Even though both ways (in particular the second) seem OK to me, I prefer taking the dirt in the timing report and not add constraints without understanding the full implications. Being more restrictive never hurts (as long as the design meets timing).
Constraints for Gen2 PCIe blocks
If a PCIe block is configured for Gen2, it has to be able to work a Gen1 as well. So the set_case_analysis constraints are out of the question.
Instead, this is what one gets in the example design:
create_generated_clock -name clk_125mhz_x0y0 [get_pins pcie_myblock_support_i/pipe_clock_i/mmcm_i/CLKOUT0] create_generated_clock -name clk_250mhz_x0y0 [get_pins pcie_myblock_support_i/pipe_clock_i/mmcm_i/CLKOUT1] create_generated_clock -name clk_125mhz_mux_x0y0 \ -source [get_pins pcie_myblock_support_i/pipe_clock_i/pclk_i1_bufgctrl.pclk_i1/I0] \ -divide_by 1 \ [get_pins pcie_myblock_support_i/pipe_clock_i/pclk_i1_bufgctrl.pclk_i1/O] # create_generated_clock -name clk_250mhz_mux_x0y0 \ -source [get_pins pcie_myblock_support_i/pipe_clock_i/pclk_i1_bufgctrl.pclk_i1/I1] \ -divide_by 1 -add -master_clock [get_clocks -of [get_pins pcie_myblock_support_i/pipe_clock_i/pclk_i1_bufgctrl.pclk_i1/I1]] \ [get_pins pcie_myblock_support_i/pipe_clock_i/pclk_i1_bufgctrl.pclk_i1/O] # set_clock_groups -name pcieclkmux -physically_exclusive -group clk_125mhz_mux_x0y0 -group clk_250mhz_mux_x0y0
This may seem tangled, but says something quite simple: The 125 MHz and 250 MHz clocks are physically exclusive (see AR #58961 for an elaboration on this). In other words, these constraints declare that no path exists between logic driven by one clock and logic driven by the other. If such path is found, it’s bogus.

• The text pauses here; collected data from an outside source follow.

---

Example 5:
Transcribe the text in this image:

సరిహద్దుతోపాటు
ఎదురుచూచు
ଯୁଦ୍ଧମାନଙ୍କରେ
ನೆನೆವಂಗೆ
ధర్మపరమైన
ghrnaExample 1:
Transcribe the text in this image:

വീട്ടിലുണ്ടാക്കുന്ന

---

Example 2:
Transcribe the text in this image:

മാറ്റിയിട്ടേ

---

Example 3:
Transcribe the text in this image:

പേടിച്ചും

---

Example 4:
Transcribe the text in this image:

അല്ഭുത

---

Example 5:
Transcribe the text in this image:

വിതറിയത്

So this drops all the bogus paths mentioned above. Each path between logic driven by the pipe clock is now calculated twice (for 125 MHz and 250 MHz, but not across the clocks). This seems to yield the same practical results as without these constraints, but without complaints about multiple clocks, and of course no inter-clock paths.

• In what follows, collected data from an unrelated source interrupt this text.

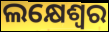
ଲକ୍ଷେଶ୍ୱର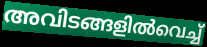
അവിടങ്ങളിൽവെച്ച്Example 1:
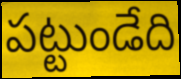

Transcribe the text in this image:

పట్టుండేది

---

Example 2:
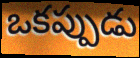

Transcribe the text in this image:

ఒకప్పుడు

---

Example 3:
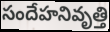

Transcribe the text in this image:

సందేహనివృత్తి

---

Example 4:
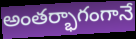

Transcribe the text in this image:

అంతర్భాగంగానే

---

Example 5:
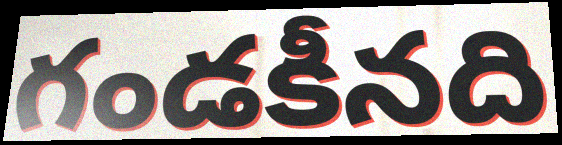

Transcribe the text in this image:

గండకీనదిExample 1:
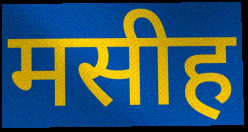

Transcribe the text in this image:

मसीह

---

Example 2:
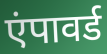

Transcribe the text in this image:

एंपावर्ड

Both clocks are still related to the pipe clock however. For example, checking a register driven by the pipe clock yields (Tcl session):
get_clocks -of_objects [get_pins -hier -filter {name=~*/pipe_clock_i/pclk_sel_reg1_reg[0]/C}] clk_250mhz_mux_x0y0 clk_125mhz_mux_x0y0
Not surprisingly, this register is attached to two clocks. The multiple clock complaint disappeared thanks to the set_clock_groups constraint (even the lower “asynchronous” flag is enough for this purpose).
So can these constraints be used for a Gen1-only block, as a safer alternative for the set_case_analysis constraints? It seems so. Is it a good bargain for getting rid of those extra notes in the timing report? It’s a matter of personal choice. Or knowing for sure.
Bonus: Meaning of some instantiation parameters of pipe_clock
This is the meaning according to dissection of Kintex-7′s pipe_clock Verilog file. It’s probably the same for other targets.
PCIE_REFCLK_FREQ: The frequency of the reference clock
- 1 => 125 MHz
- 2 => 250 MHz
- Otherwise: 100 MHz
CLKFBOUT_MULT_F is set to that the MCMM_ADV’s internal VCO always runs at 1 GHz. Hence the constant CLKOUT0_DIVIDE_F = 8 makes clk_125mhz run at 125 MHz (dividing by 8), and CLKOUT1_DIVIDE = 4 makes clk_250mhz run at 250 MHz (dividing by 8)
PCIE_USERCLK1_FREQ: The frequency of the module’s CLK_USERCLK1 output, which is among others the clock with the user interface (a.k.a. user_clk_out or axi_clk)
- 1 => 31.25 MHz
- 2 => 62.5 MHz
- 3 => 125 MHz
- 4 => 250 MHz
- 5 => 500 MHz
- Otherwise: 62.5 MHz
PCIE_USERCLK2_FREQ: The frequency of the module’s CLK_USERCLK2 output. Not used in most applications. Same frequency mapping as PCIE_USERCLK1_FREQ.